Which of the following represents a SHM?

To determine which of the given options represents simple harmonic motion (SHM), we need to check if the equations satisfy the condition of SHM, which is given by: \[ \frac{d^2x}{dt^2} = -\omega^2 x \] This means that the acceleration of the system is proportional to the displacement and directed towards the mean position.
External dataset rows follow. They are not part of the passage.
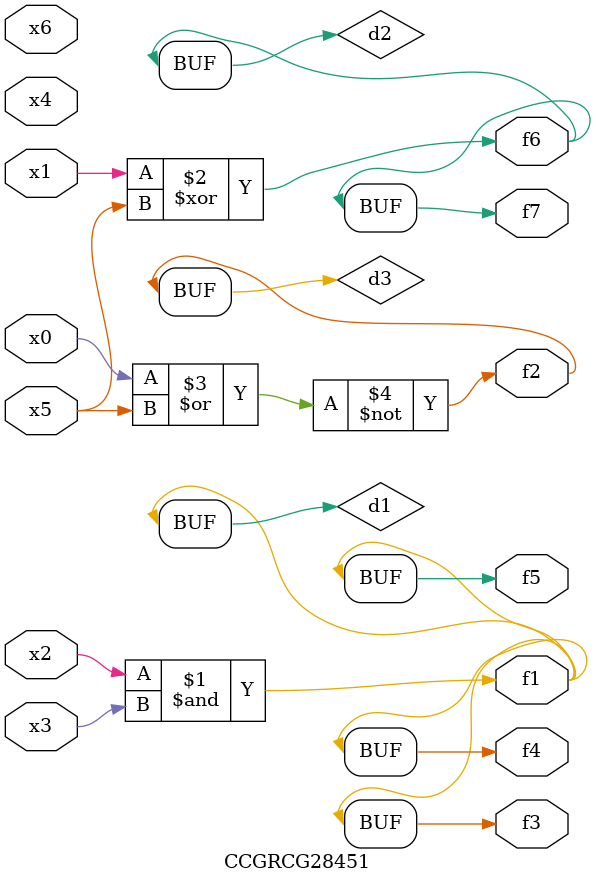
<source format=v>
module CCGRCG28451(
	input x0, x1, x2, x3, x4, x5, x6,
	output f1, f2, f3, f4, f5, f6, f7
);

	wire d1, d2, d3;

	and (d1, x2, x3);
	xor (d2, x1, x5);
	nor (d3, x0, x5);
	assign f1 = d1;
	assign f2 = d3;
	assign f3 = d1;
	assign f4 = d1;
	assign f5 = d1;
	assign f6 = d2;
	assign f7 = d2;
endmodule

</source>
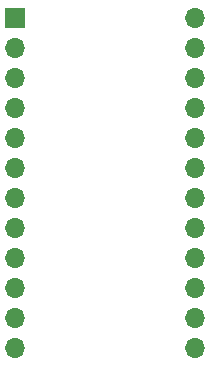
<source format=gbr>
%TF.GenerationSoftware,KiCad,Pcbnew,(5.1.6)-1*%
%TF.CreationDate,2021-05-02T13:18:50+02:00*%
%TF.ProjectId,cal-fram,63616c2d-6672-4616-9d2e-6b696361645f,rev?*%
%TF.SameCoordinates,Original*%
%TF.FileFunction,Soldermask,Bot*%
%TF.FilePolarity,Negative*%
%FSLAX46Y46*%
G04 Gerber Fmt 4.6, Leading zero omitted, Abs format (unit mm)*
G04 Created by KiCad (PCBNEW (5.1.6)-1) date 2021-05-02 13:18:50*
%MOMM*%
%LPD*%
G01*
G04 APERTURE LIST*
%ADD10O,1.700000X1.700000*%
%ADD11R,1.700000X1.700000*%
G04 APERTURE END LIST*
D10*
%TO.C,J1*%
X160240000Y-70000000D03*
X145000000Y-97940000D03*
X160240000Y-72540000D03*
X145000000Y-95400000D03*
X160240000Y-75080000D03*
X145000000Y-92860000D03*
X160240000Y-77620000D03*
X145000000Y-90320000D03*
X160240000Y-80160000D03*
X145000000Y-87780000D03*
X160240000Y-82700000D03*
X145000000Y-85240000D03*
X160240000Y-85240000D03*
X145000000Y-82700000D03*
X160240000Y-87780000D03*
X145000000Y-80160000D03*
X160240000Y-90320000D03*
X145000000Y-77620000D03*
X160240000Y-92860000D03*
X145000000Y-75080000D03*
X160240000Y-95400000D03*
X145000000Y-72540000D03*
X160240000Y-97940000D03*
D11*
X145000000Y-70000000D03*
%TD*%
M02*

</source>
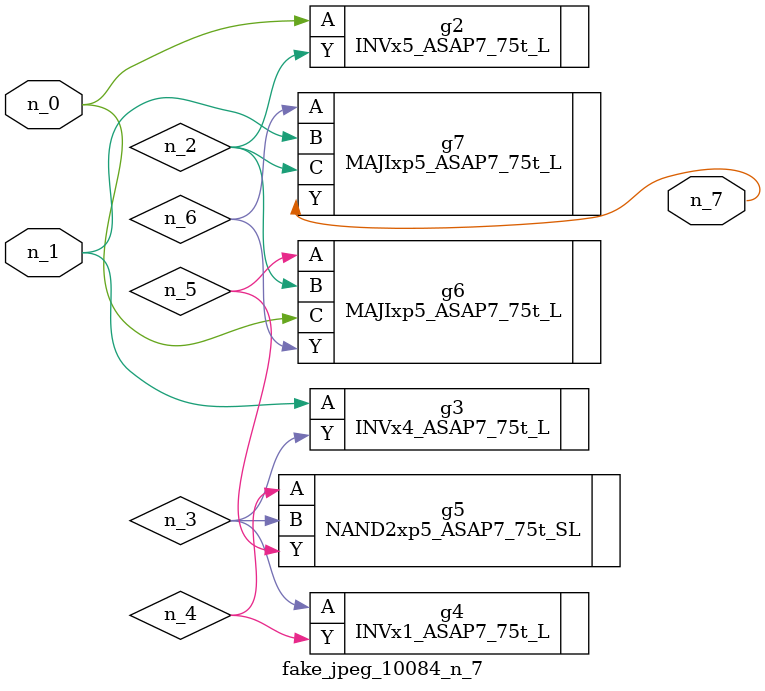
<source format=v>
module fake_jpeg_10084_n_7 (n_0, n_1, n_7);

input n_0;
input n_1;

output n_7;

wire n_3;
wire n_2;
wire n_4;
wire n_6;
wire n_5;

INVx5_ASAP7_75t_L g2 ( 
.A(n_0),
.Y(n_2)
);

INVx4_ASAP7_75t_L g3 ( 
.A(n_1),
.Y(n_3)
);

INVx1_ASAP7_75t_L g4 ( 
.A(n_3),
.Y(n_4)
);

NAND2xp5_ASAP7_75t_SL g5 ( 
.A(n_4),
.B(n_3),
.Y(n_5)
);

MAJIxp5_ASAP7_75t_L g6 ( 
.A(n_5),
.B(n_2),
.C(n_0),
.Y(n_6)
);

MAJIxp5_ASAP7_75t_L g7 ( 
.A(n_6),
.B(n_1),
.C(n_2),
.Y(n_7)
);


endmodule
</source>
Let's analyze each option step by step. ### Step 1: Analyze Option A Given: \[ x(t) = \sin(\omega t) + \cos(\omega t) \] 1. **First Derivative (Velocity)**: \[ \frac{dx}{dt} = \omega \cos(\omega t) - \omega \sin(\omega t) \] 2. **Second Derivative (Acceleration)**: \[ \frac{d^2x}{dt^2} = -\omega^2 \sin(\omega t) - \omega^2 \cos(\omega t) = -\omega^2 (\sin(\omega t) + \cos(\omega t)) \] 3. **Check if it satisfies SHM**: \[ \frac{d^2x}{dt^2} = -\omega^2 x \] Thus, Option A represents SHM. ### Step 2: Analyze Option B Given: \[ x(t) = \sin(\omega t) - \cos(\omega t) \] 1. **First Derivative (Velocity)**: \[ \frac{dx}{dt} = \omega \cos(\omega t) + \omega \sin(\omega t) \] 2. **Second Derivative (Acceleration)**: \[ \frac{d^2x}{dt^2} = -\omega^2 \sin(\omega t) + \omega^2 \cos(\omega t) = -\omega^2 (\sin(\omega t) - \cos(\omega t)) \] 3. **Check if it satisfies SHM**: \[ \frac{d^2x}{dt^2} = -\omega^2 x \] Thus, Option B also represents SHM. ### Step 3: Analyze Option C Given: \[ x(t) = \sin(\omega t) + 2\cos(\omega t) \] 1. **First Derivative (Velocity)**: \[ \frac{dx}{dt} = \omega \cos(\omega t) - 2\omega \sin(\omega t) \] 2. **Second Derivative (Acceleration)**: \[ \frac{d^2x}{dt^2} = -\omega^2 \sin(\omega t) - 2\omega^2 \cos(\omega t) = -\omega^2 (\sin(\omega t) + 2\cos(\omega t)) \] 3. **Check if it satisfies SHM**: \[ \frac{d^2x}{dt^2} = -\omega^2 x \] Thus, Option C also represents SHM. ### Conclusion Since all three options A, B, and C satisfy the condition for SHM, the correct answer is that all of these represent SHM.